Contact: University Relations, Office: (517) 355-2281, media.communications@ur.msu.edu
Published: April 13, 2005
Contact: Timothy Beers, Physics and Astronomy, (517) 355-9200, Ext. 2416, (517) 381-9552, (517) 256-7996, or beers@msu.edu; or Tom Oswald, University Relations, (517) 355-2281, oswald@msu.edu
4/13/2005
EAST LANSING, Mich. – A Michigan State University professor is part of an international team of astronomers that has identified an ancient star, one of a pair of objects with the lowest observed abundances of heavy metals ever discovered.
The research of Timothy Beers, MSU professor of physics and astronomy, and colleagues is detailed in the April 14 issue of the journal Nature.
The newly discovered star, known as HE1327-2326, is similar in age and chemical composition to another star Beers and his colleagues discovered three years ago. Both stars are approximately 13 billion to 14 billion years old, with extremely low levels of iron and other heavy metals.
It is of particular interest that these two stars have patterns of elemental abundances that are quite similar to one another, said Beers. Both have extremely large amounts of light elements such as carbon, nitrogen and oxygen.
“We are looking at a new class of stars here,” Beers said. “It cannot be a coincidence that the two lowest metallicity stars ever discovered share these same traits. These stars may have recorded the patterns of elements created by the very first generations of massive stars to have formed in the universe.”
The clue to these stars’ age is the fact that they have extremely low metal content.

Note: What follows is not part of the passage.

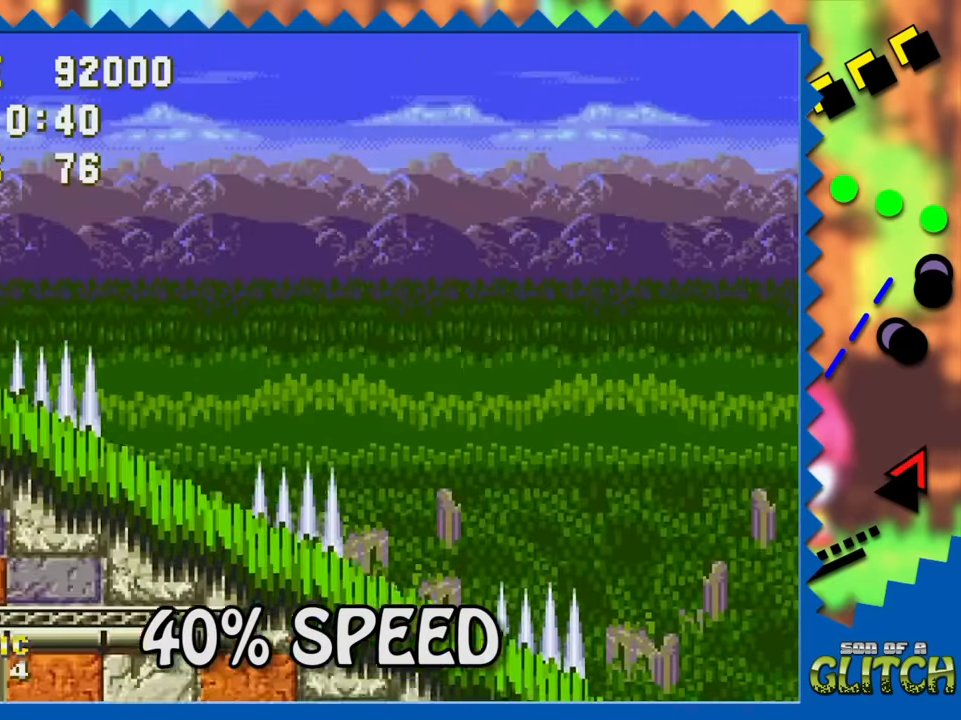
{"buttons": ["DPAD_DOWN"], "events": [[300, "DPAD_DOWN", "down"]]}
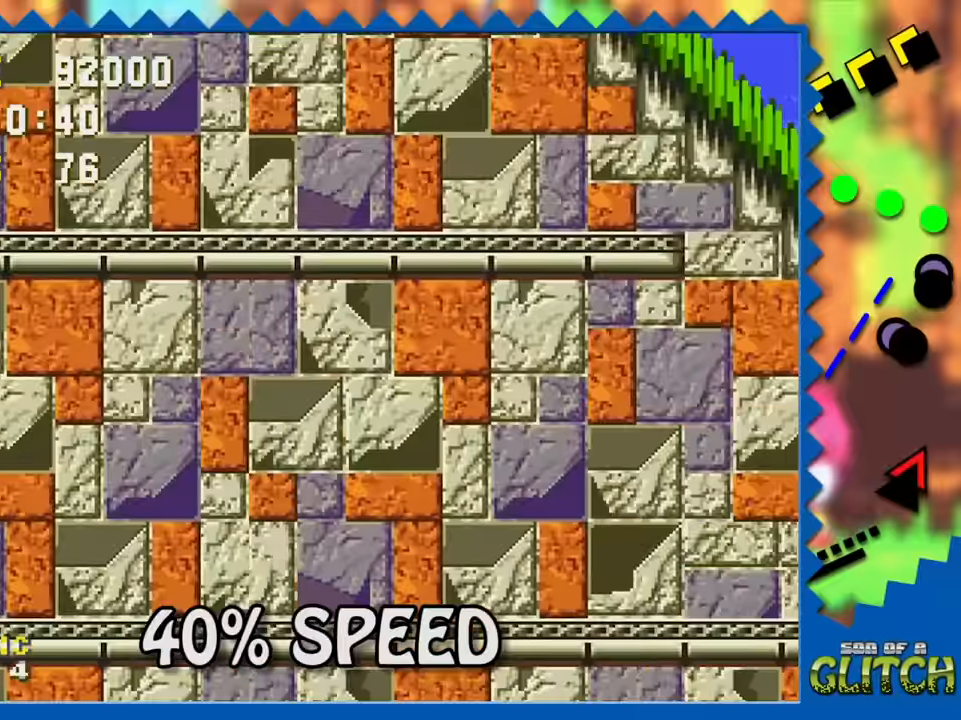
{"buttons": [], "events": [[416, "DPAD_DOWN", "up"]]}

Beers said these stars have less than 1/200,000th of the solar content of heavy elements, which is about 20 times more metal-poor than the previous record for stars in the Milky Way galaxy.
HE 1327-2326 was initially identified as part of observations currently being made of candidate low-metallicity stars chosen from the Hamburg/ESO Objective Prism survey. Subsequent high-resolution spectroscopy were obtained with the 8-meter Japanese National Telescope, “Subaru,” located on Mauna Kea in Hawaii.
This star is approximately 5,000 light years from Earth. Not visible with the naked eye, it is located in the constellation Hydra.
When stars began to form some time after the Big Bang, the only abundant elements in the universe were hydrogen and helium. The first stars to form are thought to have been hundreds of times more massive than our sun.
After extremely short lives, these stars exploded as supernovae and began to pollute the universe with heavier metals such as iron, carbon, nitrogen and oxygen. Consequently, the older stars have very low levels of these metals.
Partial funding for this work was obtained from the National Science Foundation.
In addition to Beers, other members of the team are from Australia, Germany, Japan and the United Kingdom.